_Problem requirements_.
Repeat these records exactly, pictures excluded.
<<<<
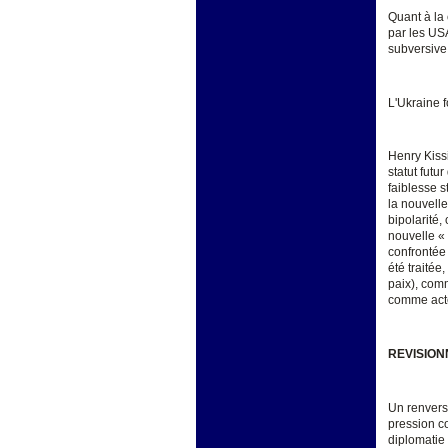
Quant à la
par les US
subversive
L'Ukraine f
Henry Kissi
statut futu
faiblesse s
la nouvelle
bipolarité
nouvelle «
confrontée 
été traitée
paix), comm
comme acte
REVISION
Un renverse
pression co
diplomatie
>>>>
_Response to the exercise_.
Quant à la
par les US
subversive
L'Ukraine f
Henry Kissi
statut futu
faiblesse s
la nouvelle
bipolarité
nouvelle «
confrontée 
été traitée
paix), comm
comme acte
REVISION
Un renverse
pression co
diplomatie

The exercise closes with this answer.